Physical sciences > Mathematics > Statistics

### Evaluation Type

Distributed evaluation without final exam

### Assessment Components

designation Weight (%)
Teste 60,00
Trabalho escrito 40,00
Total: 100,00

### Amount of time allocated to each course unit

designation Time (hours)
Estudo autónomo 120,00
Frequência das aulas 42,00
Total: 162,00

### Eligibility for exams

Attendency is not mandatory. The computational project, which must be presented by the students, is mandatory.

### Calculation formula of final grade

1. Evaluation will be distributed without a final examination. There is however  an exam in  the second evaluation period (“época de recurso”).
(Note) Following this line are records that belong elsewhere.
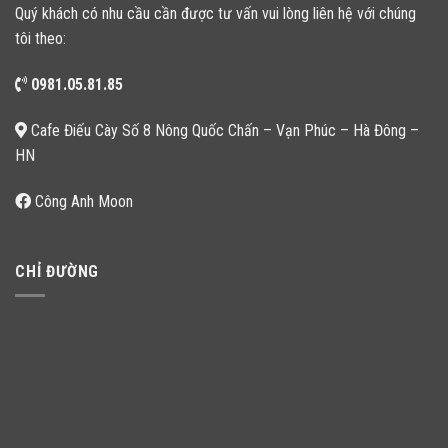
Quý khách có nhu cầu cần được tư vấn vui lòng liên hệ với chúng
tôi theo:
0981.05.81.85
Cafe Điếu Cày Số 8 Nông Quốc Chấn – Vạn Phúc – Hà Đông –
HN
Công Anh Moon
CHỈ ĐƯỜNG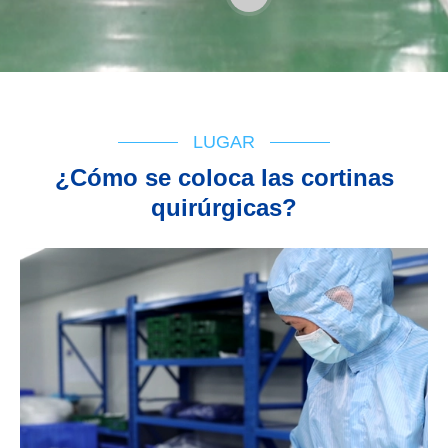
LUGAR
¿Cómo se coloca las cortinas
quirúrgicas?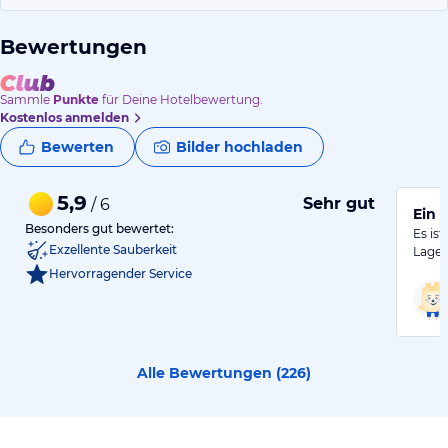
Bewertungen
Sammle
Punkte
für Deine Hotelbewertung.
Kostenlos anmelden
Bewerten
Bilder hochladen
5,9
Sehr gut
/ 6
Ein 
Besonders gut bewertet:
Es is
Exzellente Sauberkeit
Lage 
Hervorragender Service
Alle Bewertungen (
226
)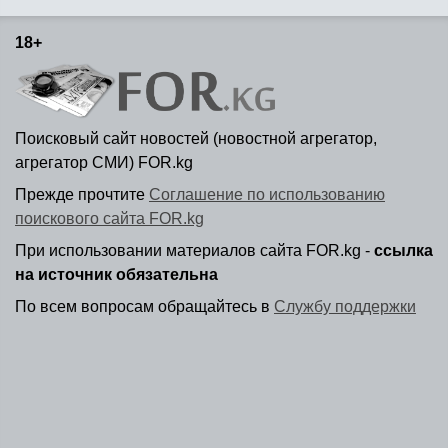
18+
Поисковый сайт новостей (новостной агрегатор,
агрегатор СМИ) FOR.kg
Прежде прочтите
Соглашение по использованию
поискового сайта FOR.kg
При использовании материалов сайта FOR.kg -
ссылка
на источник обязательна
По всем вопросам обращайтесь в
Службу поддержки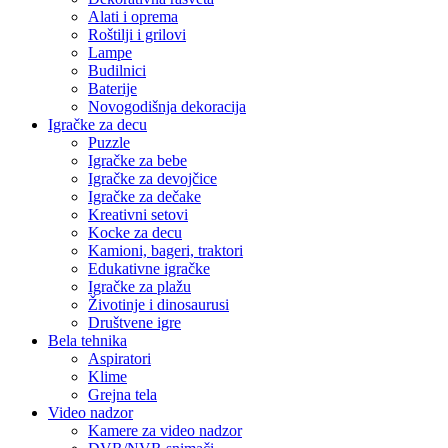
Alati i oprema
Roštilji i grilovi
Lampe
Budilnici
Baterije
Novogodišnja dekoracija
Igračke za decu
Puzzle
Igračke za bebe
Igračke za devojčice
Igračke za dečake
Kreativni setovi
Kocke za decu
Kamioni, bageri, traktori
Edukativne igračke
Igračke za plažu
Životinje i dinosaurusi
Društvene igre
Bela tehnika
Aspiratori
Klime
Grejna tela
Video nadzor
Kamere za video nadzor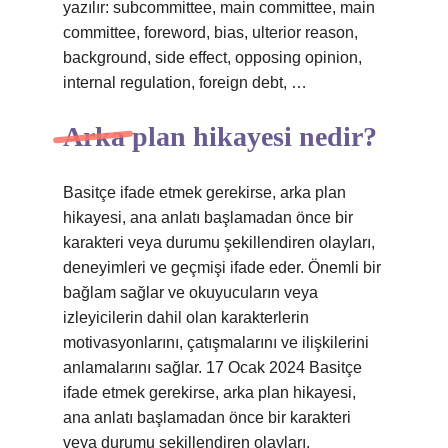
yazılır: subcommittee, main committee, main
committee, foreword, bias, ulterior reason,
background, side effect, opposing opinion,
internal regulation, foreign debt, …
Arka plan hikayesi nedir?
Basitçe ifade etmek gerekirse, arka plan
hikayesi, ana anlatı başlamadan önce bir
karakteri veya durumu şekillendiren olayları,
deneyimleri ve geçmişi ifade eder. Önemli bir
bağlam sağlar ve okuyucuların veya
izleyicilerin dahil olan karakterlerin
motivasyonlarını, çatışmalarını ve ilişkilerini
anlamalarını sağlar. 17 Ocak 2024 Basitçe
ifade etmek gerekirse, arka plan hikayesi,
ana anlatı başlamadan önce bir karakteri
veya durumu şekillendiren olayları,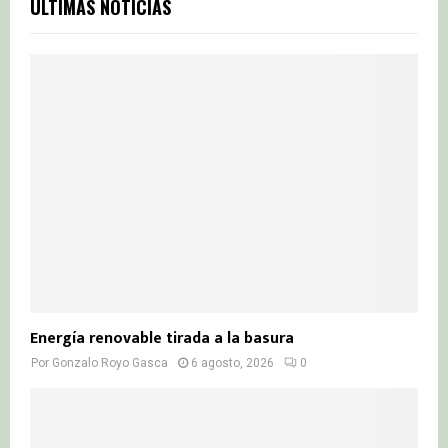
E
ÚLTIMAS NOTICIAS
h
f
A
o
r
R
:
C
H
Energía renovable tirada a la basura
Por
Gonzalo Royo Gasca
6 agosto, 2026
0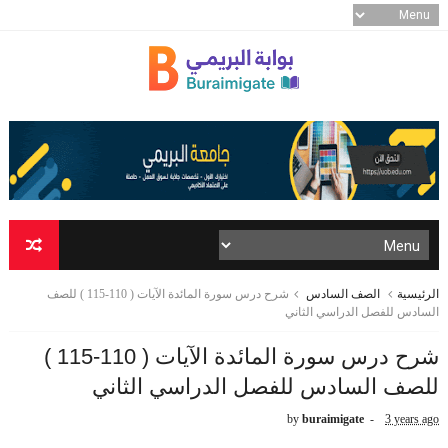
الرئيسية
الصف السادس
شرح درس سورة المائدة الآيات ( 110-115 ) للصف
السادس للفصل الدراسي الثاني
شرح درس سورة المائدة الآيات ( 110-115 )
للصف السادس للفصل الدراسي الثاني
by
buraimigate
3 years ago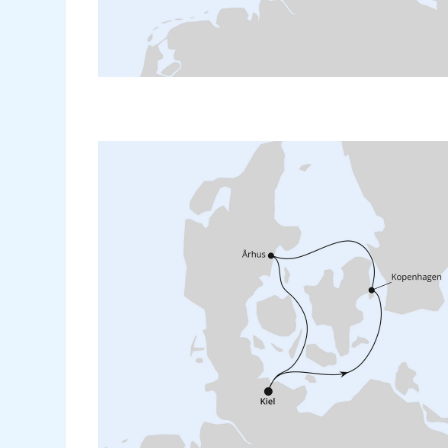
Nürnberg
Montego Bay
Paderborn-Lippstadt
New York City
Salzburg
Rom/Civitavecchia
Stuttgart
San Antonio
Wien
Seychellen
Zürich
Shanghai
Singapur
Sydney
Teneriffa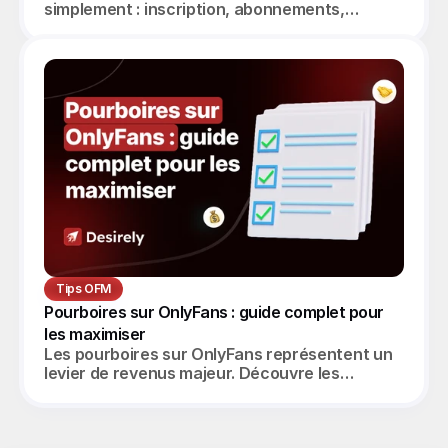
simplement : inscription, abonnements,
messagerie, PPV, paiement des créatrices.
Guide complet 2026.
Tips OFM
Pourboires sur OnlyFans : guide complet pour 
les maximiser
Les pourboires sur OnlyFans représentent un
levier de revenus majeur. Découvre les
stratégies pour les maximiser et scaler tes
ventes.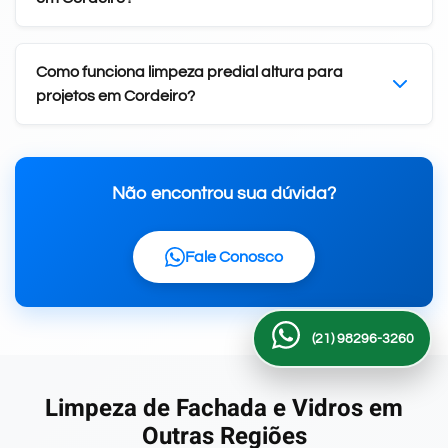
Como funciona limpeza predial altura para
projetos em Cordeiro?
Não encontrou sua dúvida?
Fale Conosco
(21) 98296-3260
Limpeza de Fachada e Vidros em
Outras Regiões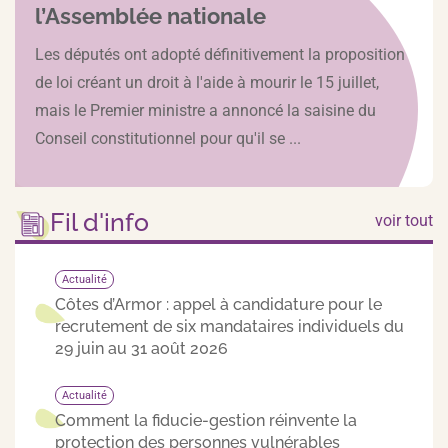
l’Assemblée nationale
Les députés ont adopté définitivement la proposition
de loi créant un droit à l'aide à mourir le 15 juillet,
mais le Premier ministre a annoncé la saisine du
Conseil constitutionnel pour qu'il se ...
Fil d'info
voir tout
Actualité
Côtes d’Armor : appel à candidature pour le
recrutement de six mandataires individuels du
29 juin au 31 août 2026
Actualité
Comment la fiducie-gestion réinvente la
protection des personnes vulnérables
2. Exam in  the second evaluation period (“época de recurso”): students who have failed in the tests and project (final mark less than 9.5) can take an exam in the second evaluation period (“época de recurso”) and take one or both parts. For each part, the final score is the maximum of the marks obtained by test and exam. The mark obtained in the written assignment/project cannot be improved in any evaluation period.

The subject is divided into two parts. Each part consists of a practical work and a test / exam. For each student the marks of the works and tests are given by:
Scores_of_works: max (2/3*work1 +1/3*work2, 1/2*work1+1/2*work2)
Scores_of_tests: max (2/3*Test1 +1/3*Test2, 1/2*Test1+1/2*Test2)

Final Score: 0.6* Scores_of_tests+0.4*Scores_of_works. The same procedure applies in the case of the two parts of the exam.

Approval is subject to the value of Score_of_tests (or both parts of the exam), calculated by the above formula,  being equal to or higher than 7.0 values (on a scale of 0 to 20).

The practical works consist of the analysis of a real database, using the methods taught, using software.
It should be done by groups of 2 students.

### Classification improvement

Improvement of the final mark: students that  have succeed and attend the exam  (“época de recurso”) in order to improve their final mark, have to take both parts. The mark obtained in the written assignment/project cannot be improved in any evaluation period. The evaluation formula is the same (see above).